» **Source document**
== Segment start ==
Seattle journalist Silja Talvi reveals the living nightmares of the
female inmates who are filling U.S. prisons in ever greater numbers.

Journalist Silja Talvi has written extensively on race, gender, and
poverty for more than a decade, with a focus on the War on Drugs and
the growth of the U.S. prison system. Her first book, Women Behind
Bars: The Crisis of Women in the U.S. Prison System, documents the
sharp increase in the number of women in prison and how the penal
system has dismally failed to adapt to their needs.
She will be reading from her book at the Elliott Bay Book Company on
Sat., Nov. 17, at 2 p.m.

The United States leads the world as jailer of its citizens. Help us
understand what that means.

We have 2.24 million people in prison. That's the size of a small
country. What tends to help people picture it more clearly is that we
have 732 people per 100,000 in prison, which actually works out to 1
in 42, and these are people just doing time. We have 6.5 million under
some form of correctional supervision, which is tremendous. And again
this does not include people who are cycling through the jail system.
Somebody, say, who's been picked up on drunk driving charges. So if
you're on a bus, and say there are sixty people on it, three would be
under correctional supervision.

What is the logic of incarceration and who benefits?
== Segment end ==
» **Source information**
== Segment start ==
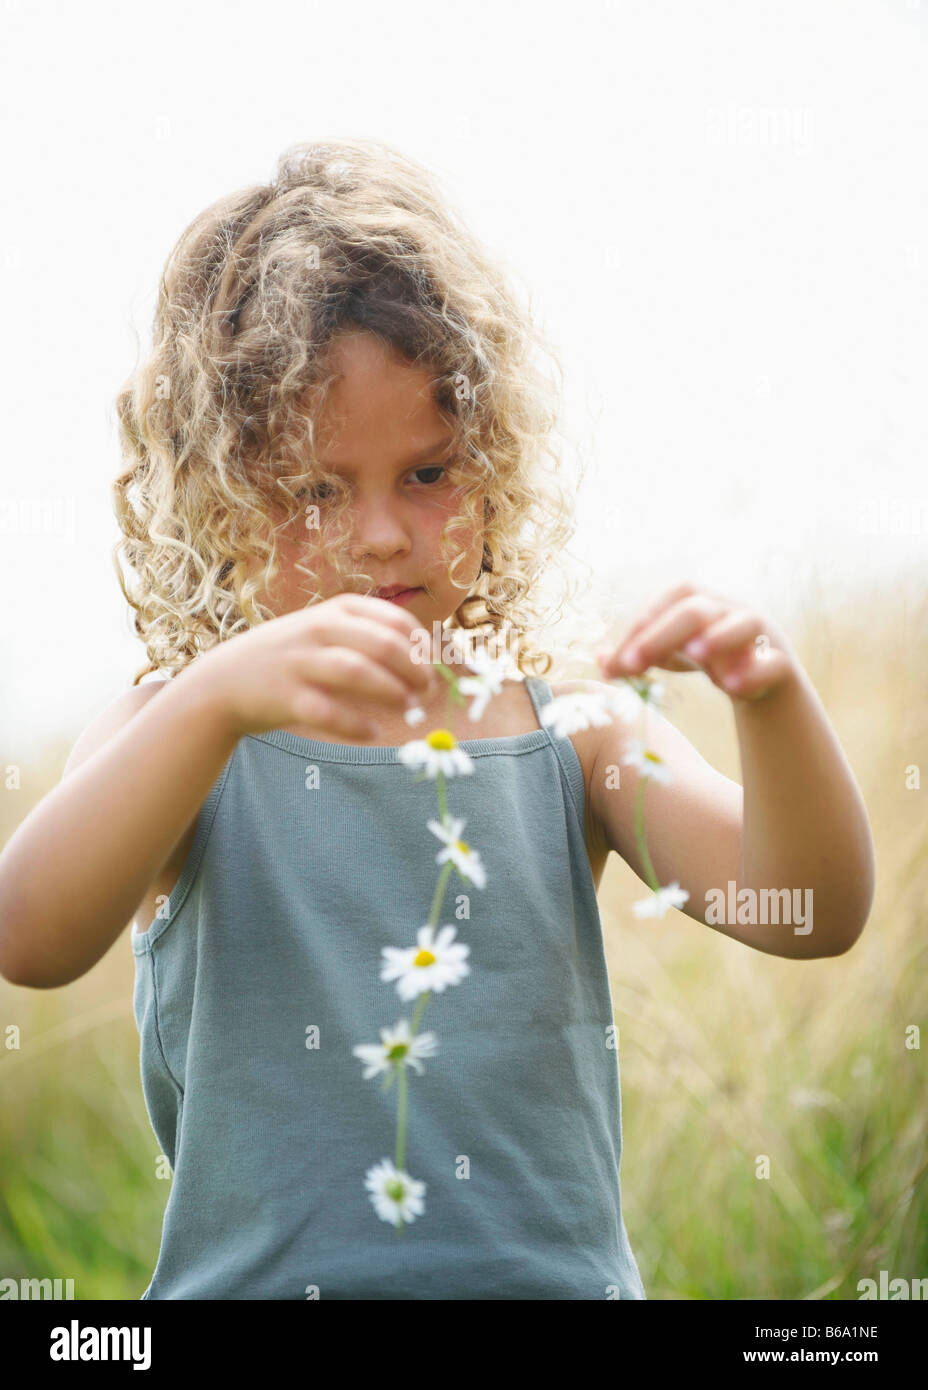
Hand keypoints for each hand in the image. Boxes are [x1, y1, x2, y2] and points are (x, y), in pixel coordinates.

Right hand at [182, 593, 438, 741]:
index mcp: (336, 609)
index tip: (434, 667)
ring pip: (357, 672)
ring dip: (391, 692)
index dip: (422, 646)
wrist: (225, 680)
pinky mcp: (285, 697)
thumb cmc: (293, 657)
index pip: (395, 621)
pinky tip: (373, 732)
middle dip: (414, 669)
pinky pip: (328, 712)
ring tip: (408, 707)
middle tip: (427, 691)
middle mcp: (319, 629)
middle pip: (382, 644)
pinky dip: (356, 725)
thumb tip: (428, 664)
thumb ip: (370, 639)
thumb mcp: (327, 631)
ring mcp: (300, 662)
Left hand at [595, 582, 798, 701]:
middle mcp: (729, 611)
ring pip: (744, 624)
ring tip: (695, 655)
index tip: (618, 662)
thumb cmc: (707, 655)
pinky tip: (733, 687)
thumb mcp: (668, 653)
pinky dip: (754, 672)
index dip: (641, 627)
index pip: (667, 602)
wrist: (762, 677)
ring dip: (718, 637)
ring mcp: (758, 635)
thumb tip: (598, 660)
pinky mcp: (779, 664)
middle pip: (696, 609)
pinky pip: (772, 662)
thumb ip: (634, 657)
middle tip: (634, 664)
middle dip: (662, 634)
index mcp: (699, 603)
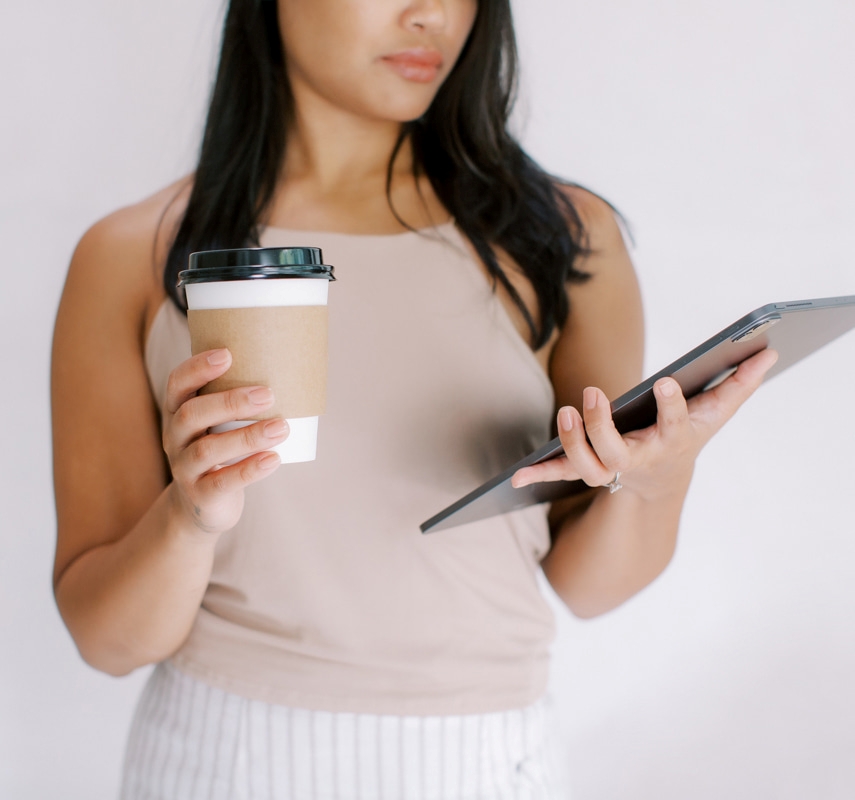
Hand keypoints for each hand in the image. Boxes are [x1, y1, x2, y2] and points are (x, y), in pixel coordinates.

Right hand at [162, 348, 288, 533]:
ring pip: (208, 450)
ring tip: (281, 427)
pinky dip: (250, 469)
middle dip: (230, 402)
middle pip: (192, 415)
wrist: (202, 507)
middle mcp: (174, 438)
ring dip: (247, 437)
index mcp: (178, 413)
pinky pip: (222, 482)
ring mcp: (184, 469)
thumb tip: (289, 365)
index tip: (227, 355)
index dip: (197, 368)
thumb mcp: (219, 424)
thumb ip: (238, 400)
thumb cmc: (220, 451)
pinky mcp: (201, 496)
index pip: (177, 384)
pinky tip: (274, 459)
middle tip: (267, 394)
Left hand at [512, 348, 778, 498]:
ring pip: (586, 465)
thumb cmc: (687, 437)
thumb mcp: (715, 413)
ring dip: (571, 442)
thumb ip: (740, 384)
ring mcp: (609, 467)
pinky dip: (539, 474)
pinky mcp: (585, 468)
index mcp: (670, 442)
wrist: (663, 480)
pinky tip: (516, 476)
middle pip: (617, 453)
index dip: (673, 407)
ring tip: (565, 411)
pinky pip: (559, 473)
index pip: (675, 425)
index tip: (668, 382)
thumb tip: (770, 350)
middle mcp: (638, 459)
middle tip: (591, 395)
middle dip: (601, 428)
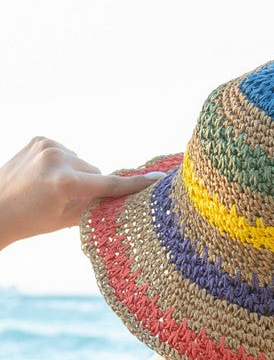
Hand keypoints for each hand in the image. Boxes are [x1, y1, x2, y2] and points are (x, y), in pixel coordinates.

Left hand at [0, 137, 163, 248]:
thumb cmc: (30, 221)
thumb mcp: (68, 220)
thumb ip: (98, 205)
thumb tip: (124, 197)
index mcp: (65, 183)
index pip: (109, 183)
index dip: (135, 184)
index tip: (157, 178)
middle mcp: (57, 159)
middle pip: (96, 172)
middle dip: (91, 186)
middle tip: (70, 201)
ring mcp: (47, 146)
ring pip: (83, 163)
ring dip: (77, 174)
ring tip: (52, 189)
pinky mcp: (40, 139)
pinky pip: (68, 153)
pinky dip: (64, 164)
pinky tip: (46, 176)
== Segment end ==
» **Problem statement**
Print the passage of the prison interview from "She will be" up to and including "the jail system.", word for word.

» **Solution for this exercise**
She will be reading from her book at the Elliott Bay Book Company on
Sat., Nov. 17, at 2 p.m.

The United States leads the world as jailer of its citizens. Help us
understand what that means.

We have 2.24 million people in prison. That's the size of a small
country. What tends to help people picture it more clearly is that we
have 732 people per 100,000 in prison, which actually works out to 1
in 42, and these are people just doing time. We have 6.5 million under
some form of correctional supervision, which is tremendous. And again
this does not include people who are cycling through the jail system.